Jonathan
Jonathan Author of Robopenguins

Scraping Google Maps for Traffic Data

I have a daily commute that I drive down the US 101 highway. The length of the drive can vary immensely with traffic, and I’ve always been curious what the optimal departure times are. I decided to gather data to solve this empirically, and went on an adventure in finding the right tool for the job.

I thought about timing my drive, but that would only gather data about my current commute times. I decided that the easiest way to get a rough sense of the best drive time, and how much it mattered would be to get the traffic estimates from a web service. Unfortunately, I was unable to find any site that offered traffic estimates for any time besides the present. If I wanted to gather information about how the estimates changed over time I would have to collect the data myself.

At first I thought that I could just write a simple HTTP client that would query a web service with my commute information, and then parse out the traffic information. I quickly learned that Google Maps tries to prevent this sort of behavior.
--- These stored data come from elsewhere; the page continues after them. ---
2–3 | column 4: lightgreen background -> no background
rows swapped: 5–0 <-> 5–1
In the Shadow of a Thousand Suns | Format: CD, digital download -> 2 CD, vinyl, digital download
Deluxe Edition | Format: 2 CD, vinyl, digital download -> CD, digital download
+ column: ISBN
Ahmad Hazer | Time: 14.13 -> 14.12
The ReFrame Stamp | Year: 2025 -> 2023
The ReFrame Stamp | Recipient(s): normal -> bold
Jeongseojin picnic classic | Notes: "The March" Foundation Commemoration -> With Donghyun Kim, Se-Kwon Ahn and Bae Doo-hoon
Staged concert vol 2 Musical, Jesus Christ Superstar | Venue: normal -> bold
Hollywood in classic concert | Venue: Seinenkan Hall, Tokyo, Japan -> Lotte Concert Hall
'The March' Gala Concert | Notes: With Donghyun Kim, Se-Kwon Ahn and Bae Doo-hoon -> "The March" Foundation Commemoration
I may have been able to get around this, but even the on sites that did allow me to download the html I couldn’t parse out the traffic data since it was populated with the pages javascript.

I figured this out by playing with the developers console in chrome. I could pull the information out from the page loaded in chrome by writing javascript. Unfortunately, executed my custom javascript on a page turned out to be a little tricky. I could do it through the developers console, or by writing bookmarklets, but I wanted a more automated system that could easily be scheduled and produce file output.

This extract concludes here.